Si uno escribe por las mañanas, en casa, con el móvil encendido, se expone a que lo bombardeen desde otras empresas de telefonía, desde El Círculo de Lectores y otras firmas con comerciales entrenados para comerle a uno la oreja con su cháchara de ofertas. Pero uno no puede apagar el móvil porque necesita tenerlo disponible para amigos y familiares. Aún es peor con un teléfono fijo. Yo llevaba sin un fijo un montón de años: diez, o quizá más. Carecer de él suponía cierta clase de felicidad. Pero en el contrato de Telefónica que me sirve la conexión a internet viene incluida la tarifa plana de la línea de teléfono. Como aún no sé si cambiaré de servicio o no (en las últimas semanas ha mejorado la conexión, pese a que ningún técnico apareció por el piso), el domingo por la tarde compramos uno de esos teléfonos inalámbricos de veinte euros. Ya que uno paga esa tarifa, hay que aprovecharla. Al día siguiente le di el número de teléfono sólo a un par de familiares y a mis amigos más cercanos. Ese mismo lunes sonó el aparato. Al ir a responder, al otro lado se cortó o hubo algún problema. No volvieron a llamar y no supe de quién se trataba. Pero me extrañó que fuera alguna de esas personas a las que les había dado mi número.
El martes por la mañana sonó de nuevo. Fui a responder y no aparecía ningún número en la pantalla. Al otro lado escuché la voz de un argentino y, al fondo, un jaleo propio de oficina. Se trataba de un comercial de una empresa de telefonía e internet (creo que Ya.com, si no entendí mal). Antes de que yo pudiese protestar, comenzó el habitual tiroteo de frases repletas de ofertas. El tío se lanzó a hablar de números, de velocidades de conexión, de facturas, de routers, de ordenadores, de tarifas y demás jerga de los vendedores de esta clase de empresas. Apenas habían pasado veinticuatro horas desde que puse el teléfono fijo y ya me estaban arrojando bombas de publicidad a la oreja. No quise cortarle abruptamente, ni colgar el auricular porque esta gente hace su trabajo y porque he conocido a personas que trabajaron de comerciales en línea y les disgusta que les cuelguen el teléfono o uno se muestre borde. Uno, ante todo, trata de ser amable y educado. Diez minutos después del rollo alusivo al paraíso que me ofertaban si cambiaba de empresa, el orador dijo que yo tenía que tomar una decisión, y que debía hacerlo antes de colgar. Empezó a hablar así: “Entonces yo le envío un router y…” De modo que intenté cortarle: “Mire, no lo sé. Tendré que pensarlo”. Respondió que estas ofertas duraban muy poco y lo importante era que no colgase el teléfono. Luego dijo que iba a pedirles permiso a sus superiores para volver a hacerme una segunda llamada, otro día. Contesté que no, que no era necesario: “Mire, si me interesa, ya me pondré yo en contacto con ustedes”.
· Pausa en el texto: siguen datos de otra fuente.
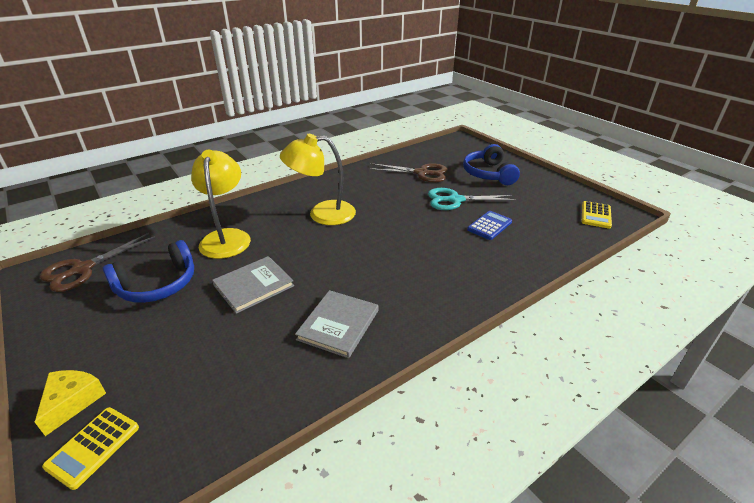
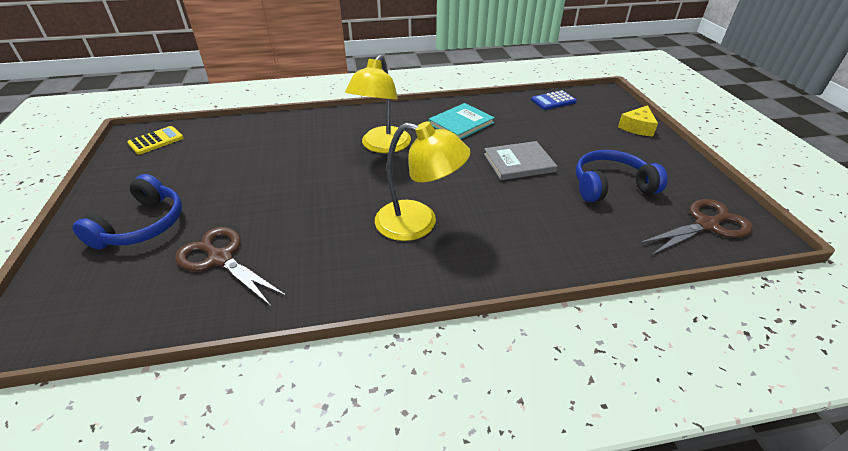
camera: 155 degrees left, 5 degrees up
yellow calculator [42,407,139,490] -> none
yellow lamp [191,150,251,259] -> yellow lamp moved to [345,55,411,153]
grey book [295,290,378,358] -> turquoise book [429,103,495,139]
turquoise scissors [428,188,517,210] -> none
blue calculator [467,211,512,240] -> blue calculator moved to [531,90,577,110]

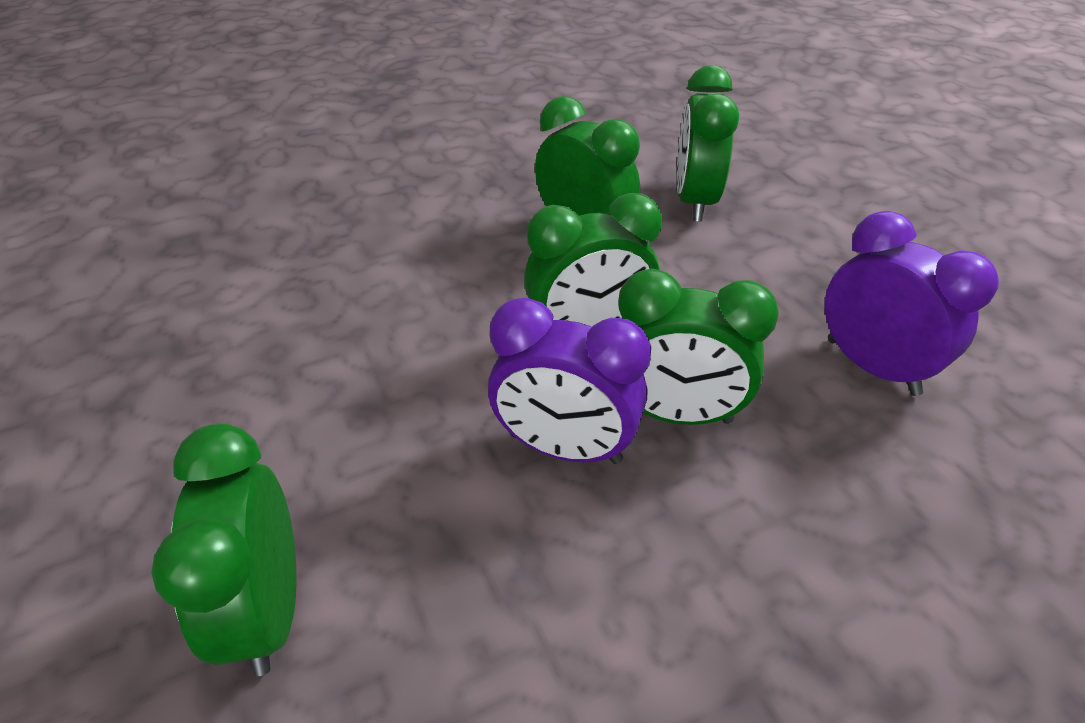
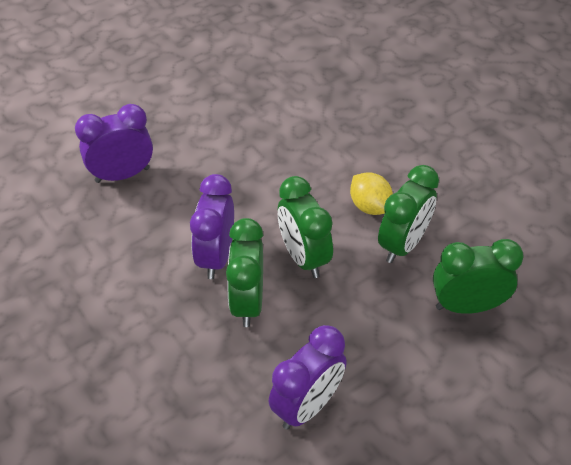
camera: 80 degrees right, 5 degrees up
green clock [151,423,297,676] -> purple clock [75,104,153,183]
none -> yellow lemon [350,172,393,215]

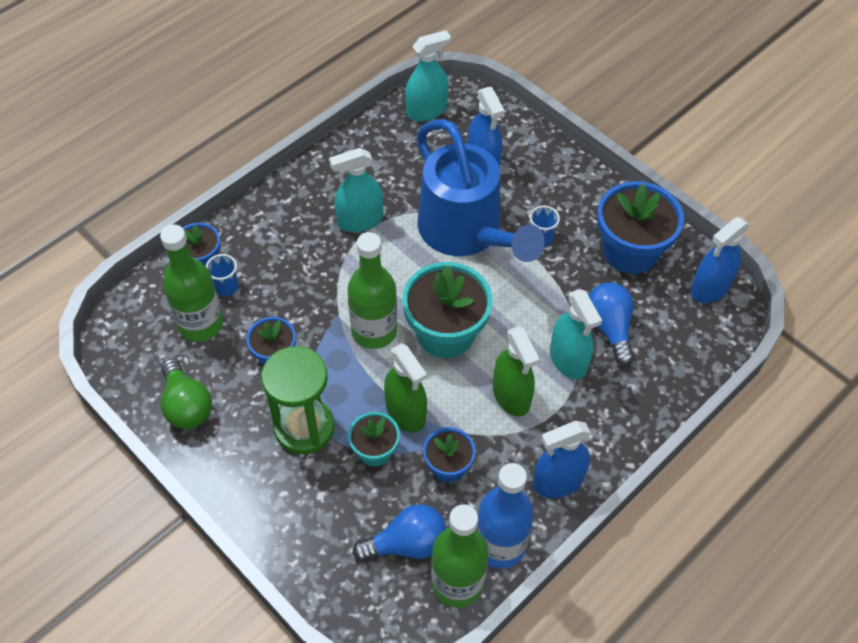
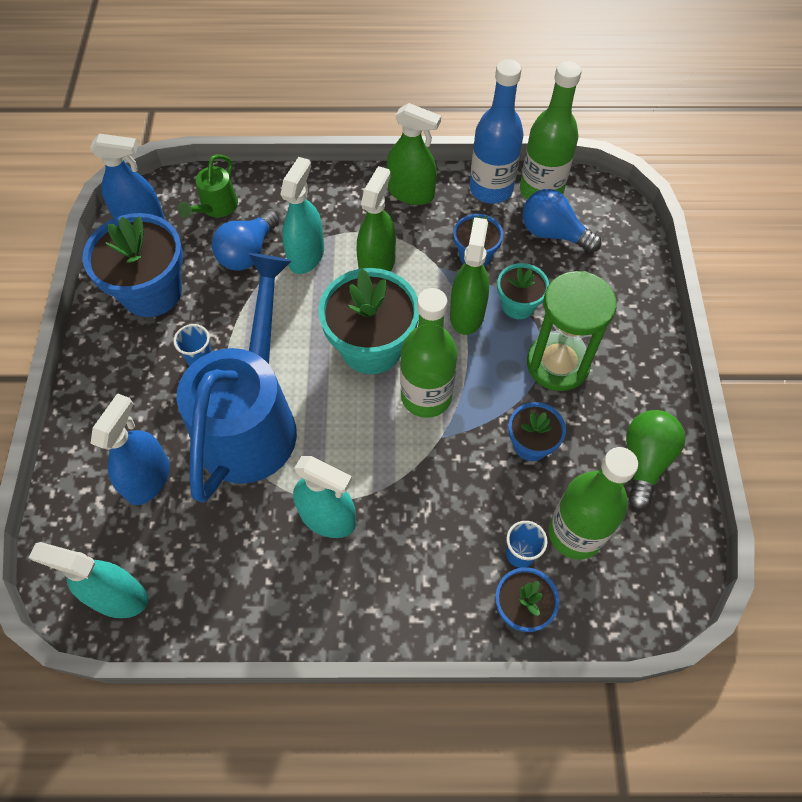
camera: 135 degrees left, 5 degrees up
blue spray bottle [533,421,591,498] -> green spray bottle [387,103,441,205]
none -> green watering can [178,154,238,218]

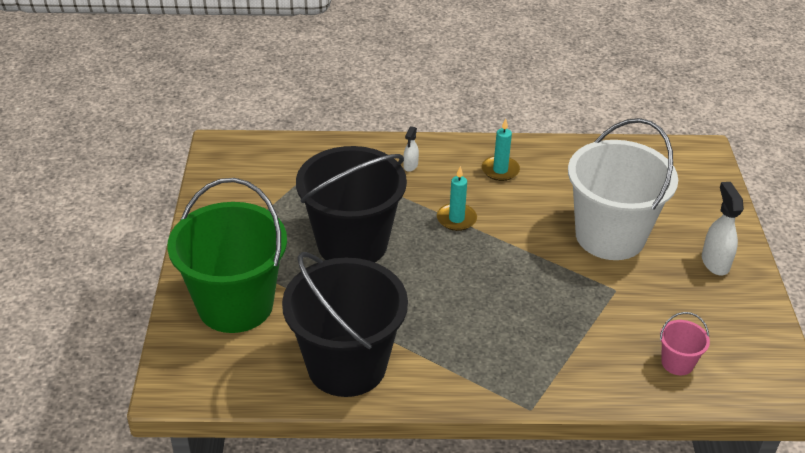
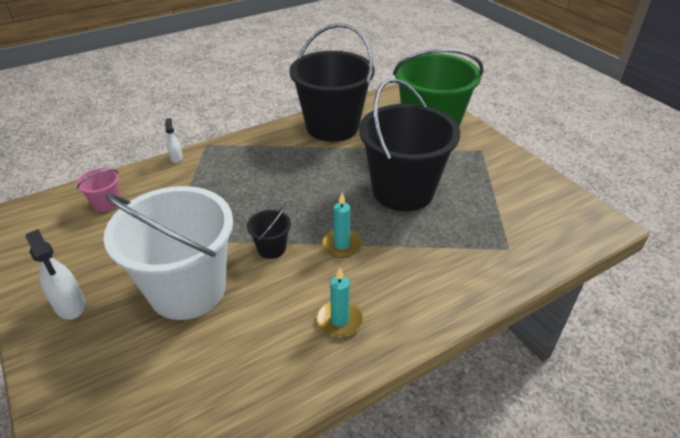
camera: 150 degrees right, 0 degrees up
white spray bottle [403,126,419,172] -> white spray bottle moved to [165,118,183,163]
none -> black bucket [247,207,291,259]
Me hizo aguardar unos segundos y se puso al aparato otra persona. Una superiora, también argentina. Soltó un rollo similar, más agresivo. Pero son muy buenos en su oficio y a uno le cuesta deshacerse de ellos con amabilidad. Me preguntó por qué tenía que pensármelo, cuál era el problema, aludió a si no contaba con la capacidad de tomar una decisión propia, yo llevaba colgado al teléfono veinte minutos. Agotado, opté por la única solución: ser poco amable. Dijo: “No hay nada que pensar: somos mejores que Telefónica”. Respondí: “Claro, ¿qué iba a decir usted?” Empecé a exaltarme, a decirle que no tenía tiempo, que esas cosas deben pensarse unos días, que nadie me garantizaba que ellos fueran mejores, que no se toma una decisión de un minuto a otro. Mi tono furioso la persuadió. Me dio las gracias y, por fin, colgó.